Friday, July 16, 2010

Gambler's Heart

...Yamamoto possessed the rank, prestige, and administrative skill to do something about it. In the Navy he was known as a bold, original thinker and an inveterate gambler. He thrived on all night poker games, testing his opponents' nerves, endurance, and patience - just as he tested himself. "In all games, Yamamoto loved to take chances just as he did in naval strategy," explained his administrative aide, Captain Yasuji Watanabe. "He had a gambler's heart."
Yamamoto's decision to attack the Pacific Fleet at Pearl Harbor not only was breathtakingly bold but involved a revolutionary, hitherto untried use of naval airpower - an experimental concept untested in the crucible of battle. "What a strange position I find myself in," Yamamoto wrote to his friend Rear Admiral Teikichi Hori on the eve of the fleet's departure, "-having to pursue with full determination a course of action which is diametrically opposed to my best judgment and firmest conviction.

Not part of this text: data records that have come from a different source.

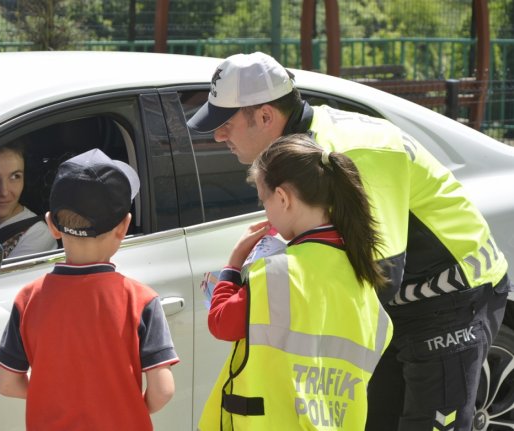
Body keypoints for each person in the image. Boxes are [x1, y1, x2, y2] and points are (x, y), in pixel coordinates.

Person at [188, 51, 511, 431]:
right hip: (399, 304)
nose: (219, 134)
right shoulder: (296, 152)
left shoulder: (353, 150)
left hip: (452, 297)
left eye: (225, 122)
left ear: (264, 116)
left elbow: (382, 272)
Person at [197, 134, 393, 430]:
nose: (266, 212)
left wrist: (234, 264)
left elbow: (221, 322)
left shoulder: (277, 273)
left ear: (283, 198)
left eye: (265, 201)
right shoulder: (362, 278)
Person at [0, 148, 179, 430]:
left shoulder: (28, 299)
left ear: (52, 226)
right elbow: (163, 390)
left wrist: (55, 398)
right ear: (123, 227)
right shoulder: (140, 300)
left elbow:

That, too, perhaps is fate."
Jean Edward Smith, FDR, (New York: Random House, 2007), 532-534.
Isoroku Yamamoto was Naval General of the Japanese Navy at the time of Pearl Harbor. Although attacking America was not his favored position, he took upon himself to do it in a creative way that was built upon risk. He used an untested method to fight the battle while putting everything - including his best judgment - on the line. The attack on Pearl Harbor was breathtaking for its incredible destruction & success. It was a gambler's strategy & it worked to nearly flawless perfection. Of course we can look back and judge Japan for helping the United States enter the war - which would lead to the downfall of the Axis powers. However, at the time of the attack on Pearl Harbor, all that was known was that Japan needed a big W on the board to help boost morale and nail the US where it counted. The gambler's heart of Yamamoto lead to the plan that accomplished that.

I admire the gambler's heart. I admire the courage. I admire taking chances and putting experimental concepts into practice. It certainly must lead to a fair share of mistakes, accidents, and disaters. But as they say in Vegas - you have to bet big to win big. My life doesn't resemble that of Yamamoto. I do not have the gambler's heart or the desire to risk it all. I like to think I do. I like to talk like I do. But the reality is I almost always play it safe. But why not risk? Life is so short and you only get one shot at it. Your untested plans, goals, dreams, and strategies are waiting to be used. Double check to make sure the convictions and judgment that holds you back is not based upon fear. Just go.

Bet it all. Take that chance. The gambler's heart leads to the big reward.